Task description: Lines from the one containing "ring dip: (113, 129)" through the final line of the entries below: reproduce them exactly, all of them and only them.

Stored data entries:
■ ■ ■
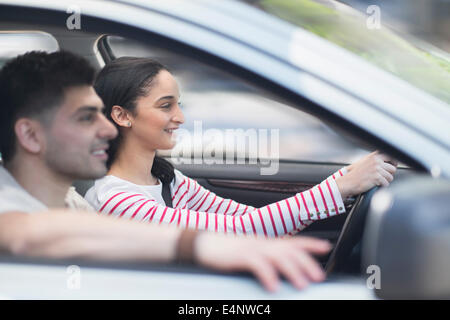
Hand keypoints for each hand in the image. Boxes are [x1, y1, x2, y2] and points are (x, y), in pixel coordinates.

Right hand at [194, 233, 330, 291]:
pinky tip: (273, 286)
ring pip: (278, 256)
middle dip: (307, 263)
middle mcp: (263, 243)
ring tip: (302, 285)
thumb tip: (284, 269)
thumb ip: (268, 258)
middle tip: (318, 278)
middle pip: (290, 250)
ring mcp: (252, 248)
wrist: (204, 244)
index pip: (293, 241)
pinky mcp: (240, 255)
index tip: (326, 248)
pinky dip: (267, 275)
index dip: (311, 244)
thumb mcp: (252, 253)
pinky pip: (257, 264)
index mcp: (267, 243)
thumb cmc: (228, 251)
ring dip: (292, 270)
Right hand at [336, 151, 397, 197]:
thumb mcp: (364, 162)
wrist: (348, 182)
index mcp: (373, 156)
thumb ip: (374, 159)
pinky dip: (382, 186)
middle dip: (389, 174)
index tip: (392, 166)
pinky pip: (386, 183)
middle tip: (383, 177)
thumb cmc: (354, 174)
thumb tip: (386, 161)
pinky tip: (376, 185)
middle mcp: (376, 161)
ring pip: (390, 177)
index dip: (393, 162)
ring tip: (378, 182)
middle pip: (392, 168)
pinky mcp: (377, 178)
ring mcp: (376, 169)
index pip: (391, 156)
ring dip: (386, 181)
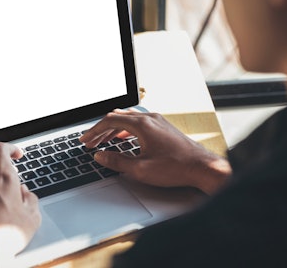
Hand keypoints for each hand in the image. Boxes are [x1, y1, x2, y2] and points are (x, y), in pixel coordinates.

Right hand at [80, 109, 230, 194]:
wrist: (202, 167)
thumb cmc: (175, 168)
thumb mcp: (140, 169)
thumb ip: (117, 161)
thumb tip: (100, 156)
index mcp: (142, 124)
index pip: (110, 121)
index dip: (94, 131)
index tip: (85, 140)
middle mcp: (150, 118)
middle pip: (118, 117)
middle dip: (102, 129)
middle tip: (91, 141)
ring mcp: (158, 121)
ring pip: (129, 119)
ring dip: (113, 129)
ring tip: (103, 141)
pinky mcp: (164, 127)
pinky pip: (139, 123)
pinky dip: (126, 129)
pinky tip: (123, 139)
■ ■ ■
Your response:
ring dip: (113, 129)
ring tip: (103, 141)
pinky mcp: (164, 127)
pinky pip: (139, 123)
pinky dip: (126, 129)
pinky tip: (123, 139)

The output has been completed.